So, a friend of mine is prepping for her green sash test and she sent me a message very disheartened and worried.  So I sent her back this advice.  Then I realized that if I was going to take the 2nd green some time in the next year or so, I might be needing this advice again.  So I’ll store it here to remind me!  (and maybe you can take something from it)
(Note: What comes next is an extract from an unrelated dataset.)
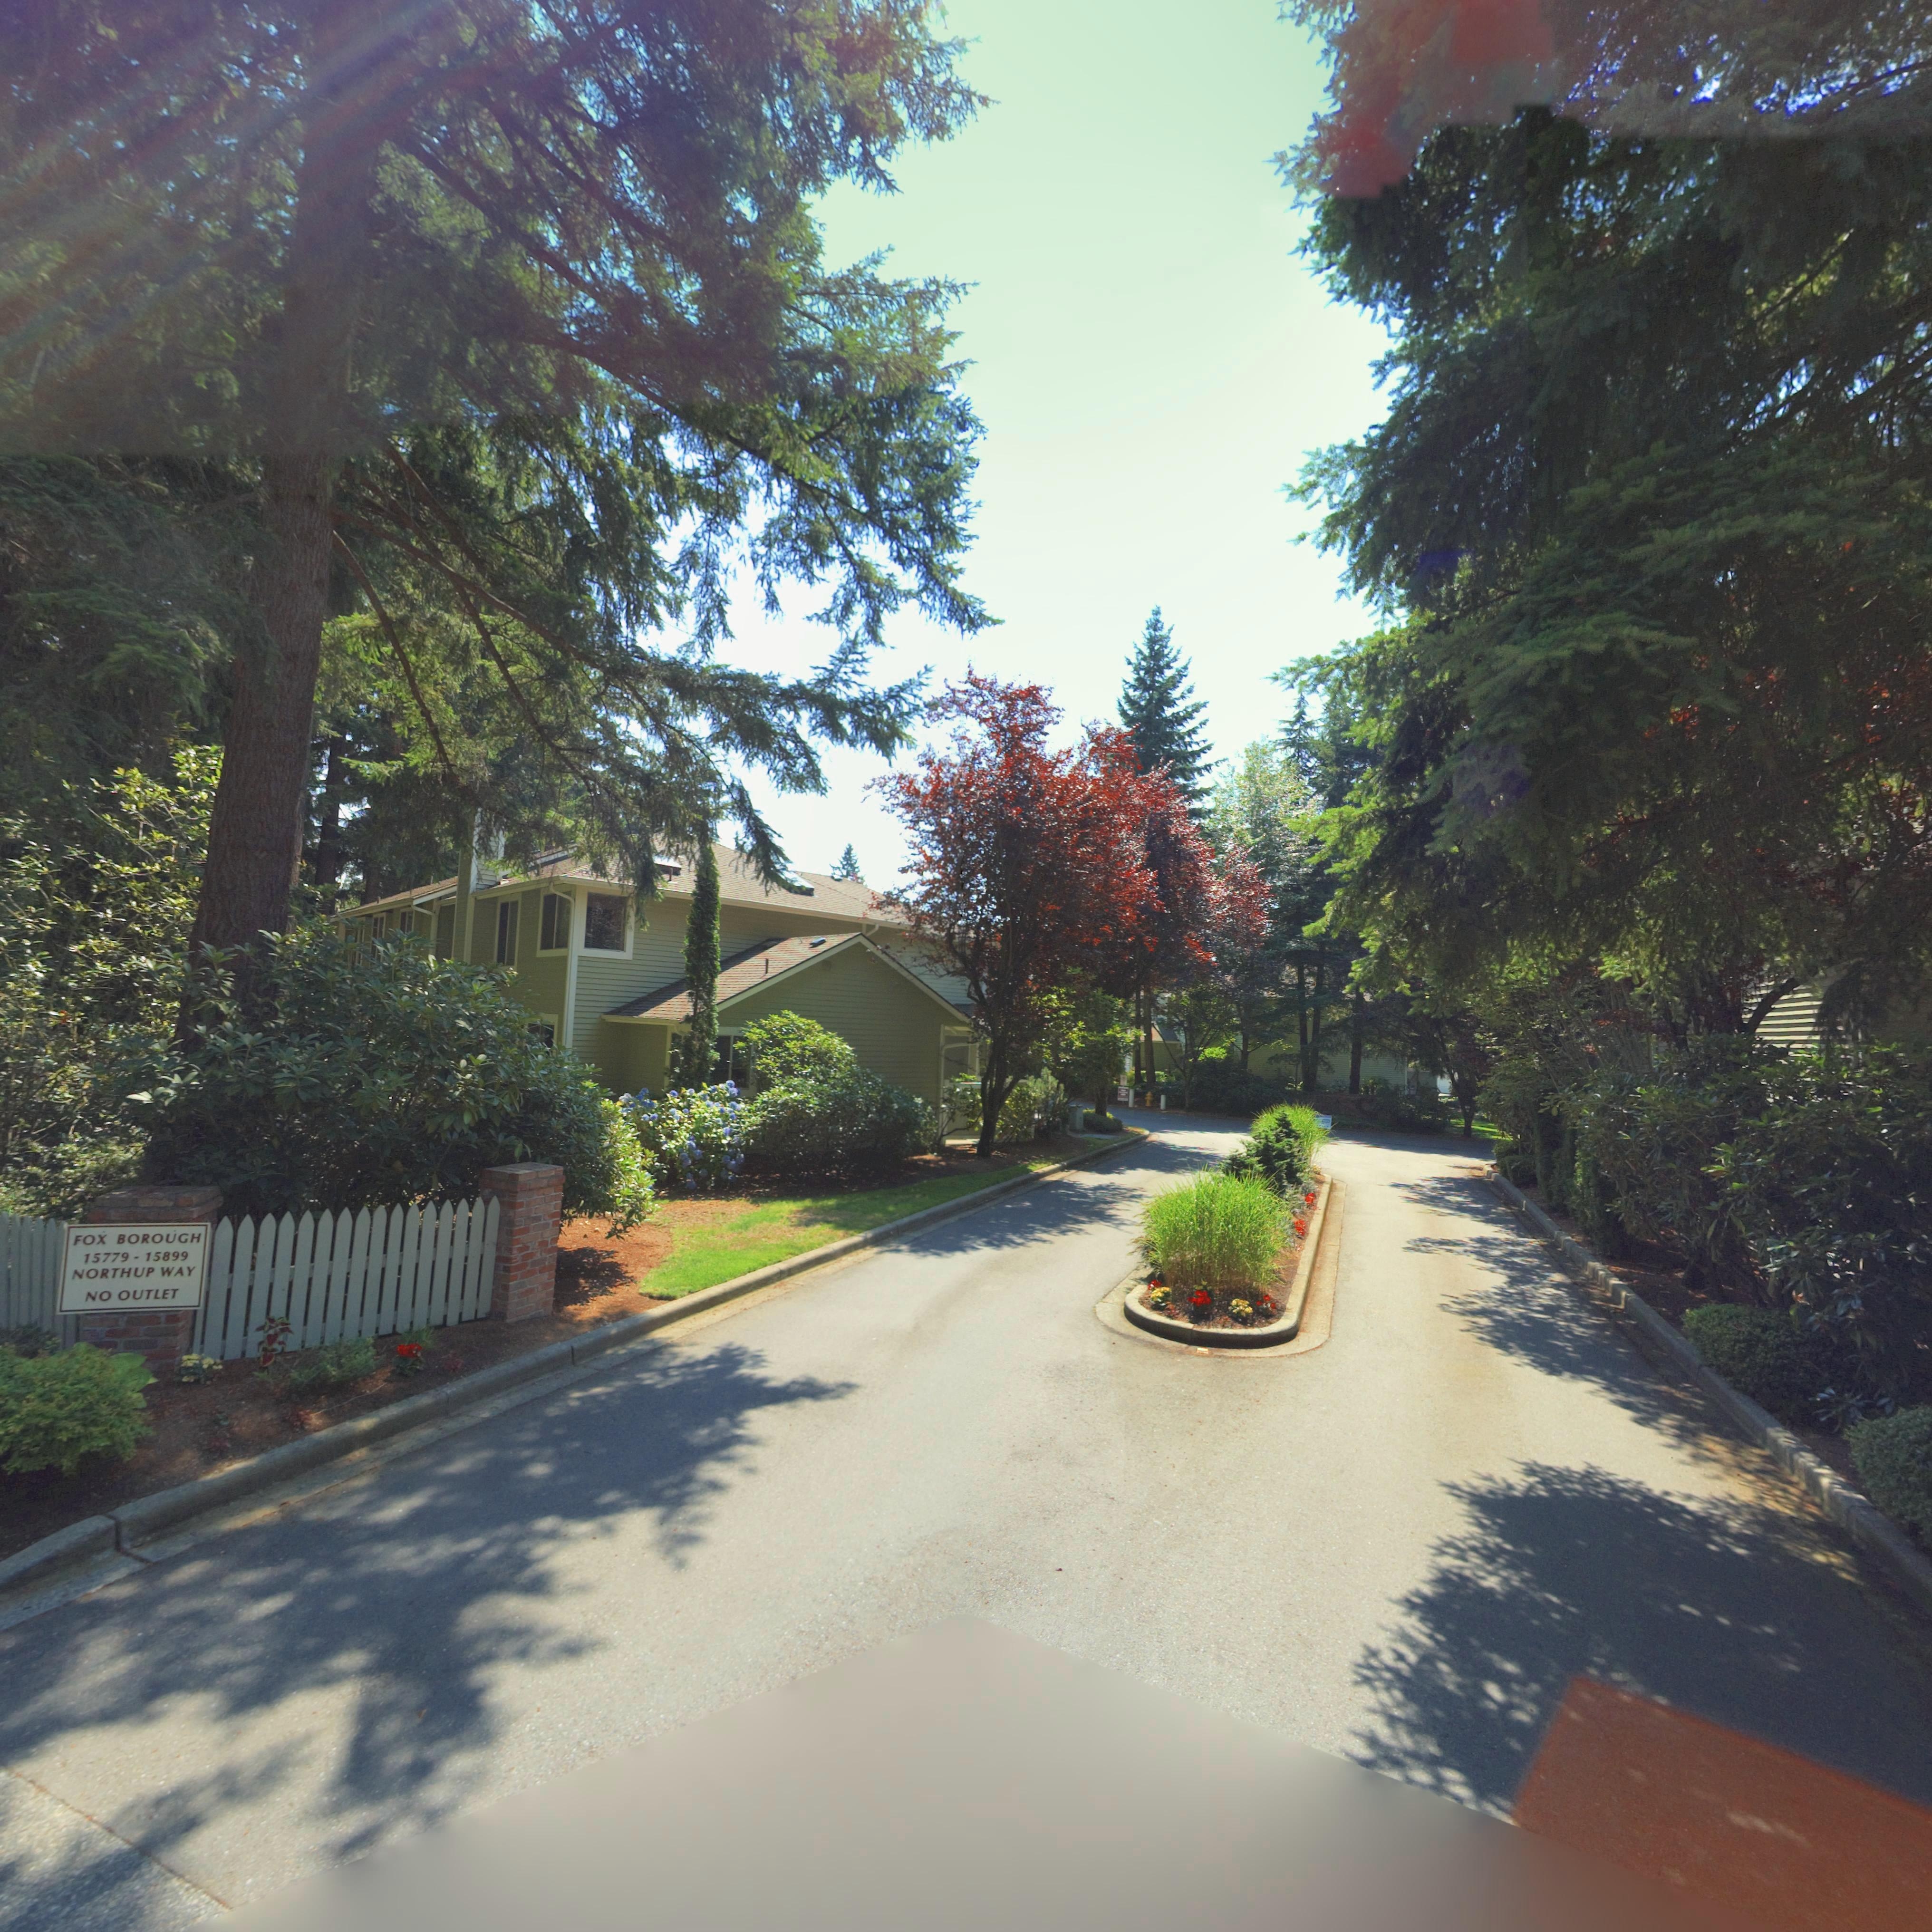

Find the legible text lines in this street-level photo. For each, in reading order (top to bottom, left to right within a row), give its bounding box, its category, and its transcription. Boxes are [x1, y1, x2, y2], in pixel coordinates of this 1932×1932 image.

Ok… deep cleansing breath.

 

First of all, I sympathize with you.  I’ve been there and I was really FRICKIN’ scared to FRICKIN’ death every minute I practiced for the test.  {Senior Student Who Helped Me} is VERY helpful, but every time I did my chin nah for him he tweaked it.  Sometimes significantly.  Every now and again he just shook his head and said, “I wouldn’t do that”.  It was helpful, and mentally debilitating at the same time.  Eventually, either he gave up or I gave up getting advice from him because it was too close to the test.  I made a conscious decision to go with where I was at.

 

It’s the same thing with your combinations.  Decide on how your partner moves in your head.  If you are practicing with a partner and they move differently, don’t worry about it.  Make sure your combinations flow in your head and then practice them to make sure they flow with your body, give up on trying to have another human being behave exactly how your mind works.  It ain’t going to happen.  And three years from now, you are going to think about how silly your combinations where no matter how much you work on them.  Pick your combinations now.  Decide. Memorize.  Rep.  Let go of any type of perfection you want to achieve.  A big part of passing a test is realizing you have a LONG way to go. 

 

Work your form.  Make sure you can relax into your form and still have power.  Work on speed, but not on going through your form fast, but responding and decimating each partner individually; each block and strike has a rhythm to it.  I speak from experience that you really want to be able to relax during your form.  Remember I had a cold during my green sash test and couldn’t breathe properly.  The only way I made it through was relaxing my body as much as I could so it wouldn’t take unnecessary oxygen.

 

As to whether you “should” take the test or not, I would tell you that it doesn’t matter.  Your test doesn’t really change anything.  You will be the exact same if you pass or fail.  You’ll have the same insecurities and the same doubts.  They will be more obvious to you when you have a green sash on, but they’ll be the same ones you have right now.  The green color will let you examine them on the surface instead of in the dark recesses of your mind, but that’s just a matter of intensity (like how colors seem to be shades of gray in twilight).  The training for the test and walking into the test is really what’s important.  You are never ready for the next color.  And won’t be for months (or in my case years) into being that level.  It’s like school, you’re  a junior in high school, you really only feel like a successful junior when you graduate to the next level, but then you’re a senior.

 

I know Sifu thinks that you are a successful student who’s conscientious about her practice.  I doubt he thinks you are the greatest, strongest, fastest, toughest, or most disciplined person that has every walked into the dojo.  You’re a good student and should take confidence in that.  If you want to be the greatest student ever in the dojo, let go of that.  I know you are probably saying, “that’s not it; that’s not what I’m saying”.  But on some level it is.  You want to be better then you are right at this moment in order to take the test.  And if you don’t take it until next year, you may be better prepared, but you will feel the same way.  So, the advice I gave to myself, when I was in the same situation was, “get on with it.”  Just get on with it.  The test sucks.  It sucks big time.  It was miserable.  I still hated my second yellow worse, even with the sparing, but it sucks.  If you have the guts to walk in to the dojo that day and put your best into it, then you are worthy of the green.  I think that’s what it takes; it’s walking into the dojo with whatever tools you have that day. 

 

I think you got enough tools.  So just get on with it.